* Start Provided data *
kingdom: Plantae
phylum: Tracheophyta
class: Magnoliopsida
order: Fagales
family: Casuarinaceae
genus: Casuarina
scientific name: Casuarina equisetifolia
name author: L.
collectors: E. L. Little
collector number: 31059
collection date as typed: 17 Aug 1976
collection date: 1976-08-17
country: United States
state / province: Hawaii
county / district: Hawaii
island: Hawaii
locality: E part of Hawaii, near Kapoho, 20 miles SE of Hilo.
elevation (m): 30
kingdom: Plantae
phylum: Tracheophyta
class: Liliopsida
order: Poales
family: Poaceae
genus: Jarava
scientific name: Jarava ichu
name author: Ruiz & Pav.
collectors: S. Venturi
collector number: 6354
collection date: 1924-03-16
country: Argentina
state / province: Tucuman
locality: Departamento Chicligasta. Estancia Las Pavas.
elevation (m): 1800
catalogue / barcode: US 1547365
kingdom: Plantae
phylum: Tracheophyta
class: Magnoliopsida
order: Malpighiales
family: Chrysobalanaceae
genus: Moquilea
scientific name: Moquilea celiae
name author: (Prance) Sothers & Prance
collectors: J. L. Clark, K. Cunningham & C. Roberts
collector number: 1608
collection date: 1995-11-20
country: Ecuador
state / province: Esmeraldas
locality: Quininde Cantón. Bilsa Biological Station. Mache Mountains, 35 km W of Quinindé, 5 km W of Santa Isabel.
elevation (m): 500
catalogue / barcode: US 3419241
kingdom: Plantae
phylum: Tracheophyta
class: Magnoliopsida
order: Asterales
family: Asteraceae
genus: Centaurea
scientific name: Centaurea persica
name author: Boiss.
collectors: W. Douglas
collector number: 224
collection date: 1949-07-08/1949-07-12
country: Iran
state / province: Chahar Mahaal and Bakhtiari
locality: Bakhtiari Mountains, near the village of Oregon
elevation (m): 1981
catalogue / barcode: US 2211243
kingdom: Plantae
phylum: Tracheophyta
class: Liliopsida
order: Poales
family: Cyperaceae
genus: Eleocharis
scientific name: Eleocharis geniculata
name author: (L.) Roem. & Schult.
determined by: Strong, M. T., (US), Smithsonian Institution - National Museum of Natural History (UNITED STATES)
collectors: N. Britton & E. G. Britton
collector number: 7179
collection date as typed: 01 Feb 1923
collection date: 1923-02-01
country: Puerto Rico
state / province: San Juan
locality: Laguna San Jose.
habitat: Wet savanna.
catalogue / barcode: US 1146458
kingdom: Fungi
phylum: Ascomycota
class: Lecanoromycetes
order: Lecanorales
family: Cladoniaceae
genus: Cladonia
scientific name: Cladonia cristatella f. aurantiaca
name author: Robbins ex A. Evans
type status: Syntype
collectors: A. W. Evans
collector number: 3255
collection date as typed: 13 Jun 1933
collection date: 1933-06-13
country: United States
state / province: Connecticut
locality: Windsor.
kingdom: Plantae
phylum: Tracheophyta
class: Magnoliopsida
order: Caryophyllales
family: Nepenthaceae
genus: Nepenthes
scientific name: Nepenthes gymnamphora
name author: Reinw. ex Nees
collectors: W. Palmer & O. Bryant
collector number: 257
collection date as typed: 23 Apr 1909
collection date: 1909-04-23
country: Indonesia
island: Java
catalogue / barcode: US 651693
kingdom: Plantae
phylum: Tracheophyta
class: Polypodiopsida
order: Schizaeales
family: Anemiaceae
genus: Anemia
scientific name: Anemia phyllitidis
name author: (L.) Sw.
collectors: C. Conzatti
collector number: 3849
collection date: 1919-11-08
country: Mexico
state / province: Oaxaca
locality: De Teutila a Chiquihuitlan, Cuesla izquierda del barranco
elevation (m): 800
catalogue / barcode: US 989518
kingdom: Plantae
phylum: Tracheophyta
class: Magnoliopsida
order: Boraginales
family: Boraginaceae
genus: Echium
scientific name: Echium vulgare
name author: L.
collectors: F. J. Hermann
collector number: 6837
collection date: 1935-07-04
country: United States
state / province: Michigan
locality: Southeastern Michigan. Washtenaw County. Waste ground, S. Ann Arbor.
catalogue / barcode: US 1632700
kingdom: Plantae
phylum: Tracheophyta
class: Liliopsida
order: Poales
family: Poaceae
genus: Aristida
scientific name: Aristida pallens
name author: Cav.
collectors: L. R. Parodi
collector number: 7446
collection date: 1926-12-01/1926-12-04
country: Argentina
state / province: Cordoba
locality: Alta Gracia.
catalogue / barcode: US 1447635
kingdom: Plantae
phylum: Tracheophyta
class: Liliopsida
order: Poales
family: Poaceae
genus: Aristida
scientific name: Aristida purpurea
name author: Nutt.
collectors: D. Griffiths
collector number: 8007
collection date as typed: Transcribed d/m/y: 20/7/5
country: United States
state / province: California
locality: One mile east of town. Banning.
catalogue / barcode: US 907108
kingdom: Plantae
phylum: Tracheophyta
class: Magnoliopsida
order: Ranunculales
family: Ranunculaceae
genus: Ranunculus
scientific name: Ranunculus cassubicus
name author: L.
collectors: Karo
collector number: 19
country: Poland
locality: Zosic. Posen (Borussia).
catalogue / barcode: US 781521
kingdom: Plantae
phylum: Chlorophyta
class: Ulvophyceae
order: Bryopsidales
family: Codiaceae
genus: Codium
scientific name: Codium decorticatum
* End Provided data *
**The problem:** Return every line of the data above without any change, from the first line through the last.

**Output of the task:**
kingdom: Plantae
phylum: Tracheophyta
class: Magnoliopsida
order: Fagales
family: Casuarinaceae
genus: Casuarina
scientific name: Casuarina equisetifolia
name author: L.
collectors: E. L. Little
collector number: 31059
collection date as typed: 17 Aug 1976
collection date: 1976-08-17
country: United States
state / province: Hawaii
county / district: Hawaii
island: Hawaii
locality: E part of Hawaii, near Kapoho, 20 miles SE of Hilo.
elevation (m): 30
kingdom: Plantae
phylum: Tracheophyta
class: Liliopsida
order: Poales
family: Poaceae
genus: Jarava
scientific name: Jarava ichu
name author: Ruiz & Pav.
collectors: S. Venturi
collector number: 6354
collection date: 1924-03-16
country: Argentina
state / province: Tucuman
locality: Departamento Chicligasta. Estancia Las Pavas.
elevation (m): 1800
catalogue / barcode: US 1547365
kingdom: Plantae
phylum: Tracheophyta
class: Magnoliopsida
order: Malpighiales
family: Chrysobalanaceae
genus: Moquilea
scientific name: Moquilea celiae
name author: (Prance) Sothers & Prance
collectors: J. L. Clark, K. Cunningham & C. Roberts
collector number: 1608
collection date: 1995-11-20
country: Ecuador
state / province: Esmeraldas
locality: Quininde Cantón. Bilsa Biological Station. Mache Mountains, 35 km W of Quinindé, 5 km W of Santa Isabel.
elevation (m): 500
catalogue / barcode: US 3419241
kingdom: Plantae
phylum: Tracheophyta
class: Magnoliopsida
order: Asterales
family: Asteraceae
genus: Centaurea
scientific name: Centaurea persica
name author: Boiss.
collectors: W. Douglas
collector number: 224
collection date: 1949-07-08/1949-07-12
country: Iran
state / province: Chahar Mahaal and Bakhtiari
locality: Bakhtiari Mountains, near the village of Oregon
elevation (m): 1981
catalogue / barcode: US 2211243
kingdom: Plantae
phylum: Tracheophyta
class: Liliopsida
order: Poales
family: Cyperaceae
genus: Eleocharis
scientific name: Eleocharis geniculata
name author: (L.) Roem. & Schult.
determined by: Strong, M. T., (US), Smithsonian Institution - National Museum of Natural History (UNITED STATES)
collectors: N. Britton & E. G. Britton
collector number: 7179
collection date as typed: 01 Feb 1923
collection date: 1923-02-01
country: Puerto Rico
state / province: San Juan
locality: Laguna San Jose.
habitat: Wet savanna.
catalogue / barcode: US 1146458
kingdom: Fungi
phylum: Ascomycota
class: Lecanoromycetes
order: Lecanorales
family: Cladoniaceae
genus: Cladonia
scientific name: Cladonia cristatella f. aurantiaca
name author: Robbins ex A. Evans
type status: Syntype
collectors: A. W. Evans
collector number: 3255
collection date as typed: 13 Jun 1933
collection date: 1933-06-13
country: United States
state / province: Connecticut
locality: Windsor.
kingdom: Plantae
phylum: Tracheophyta
class: Magnoliopsida
order: Caryophyllales
family: Nepenthaceae
genus: Nepenthes
scientific name: Nepenthes gymnamphora
name author: Reinw. ex Nees
collectors: W. Palmer & O. Bryant
collector number: 257
collection date as typed: 23 Apr 1909
collection date: 1909-04-23
country: Indonesia
island: Java
catalogue / barcode: US 651693
kingdom: Plantae
phylum: Tracheophyta
class: Polypodiopsida
order: Schizaeales
family: Anemiaceae
genus: Anemia
scientific name: Anemia phyllitidis
name author: (L.) Sw.
collectors: C. Conzatti
collector number: 3849
collection date: 1919-11-08
country: Mexico
state / province: Oaxaca
locality: De Teutila a Chiquihuitlan, Cuesla izquierda del barranco
elevation (m): 800
catalogue / barcode: US 989518
kingdom: Plantae
phylum: Tracheophyta
class: Magnoliopsida
order: Boraginales
family: Boraginaceae
genus: Echium
scientific name: Echium vulgare
name author: L.
collectors: F. J. Hermann
collector number: 6837
collection date: 1935-07-04
country: United States
state / province: Michigan
locality: Southeastern Michigan. Washtenaw County. Waste ground, S. Ann Arbor.
catalogue / barcode: US 1632700
kingdom: Plantae
phylum: Tracheophyta
class: Liliopsida
order: Poales
family: Poaceae
genus: Aristida
scientific name: Aristida pallens
name author: Cav.
collectors: L. R. Parodi
collector number: 7446
collection date: 1926-12-01/1926-12-04
country: Argentina
state / province: Cordoba
locality: Alta Gracia.
catalogue / barcode: US 1447635
kingdom: Plantae
phylum: Tracheophyta
class: Liliopsida
order: Poales
family: Poaceae
genus: Aristida
scientific name: Aristida purpurea
name author: Nutt.
collectors: D. Griffiths
collector number: 8007
collection date as typed: Transcribed d/m/y: 20/7/5
country: United States
state / province: California
locality: One mile east of town. Banning.
catalogue / barcode: US 907108
kingdom: Plantae
phylum: Tracheophyta
class: Magnoliopsida
order: Ranunculales
family: Ranunculaceae
genus: Ranunculus
scientific name: Ranunculus cassubicus
name author: L.
collectors: Karo
collector number: 19
country: Poland
locality: Zosic. Posen (Borussia).
catalogue / barcode: US 781521
kingdom: Plantae
phylum: Chlorophyta
class: Ulvophyceae
order: Bryopsidales
family: Codiaceae
genus: Codium
scientific name: Codium decorticatum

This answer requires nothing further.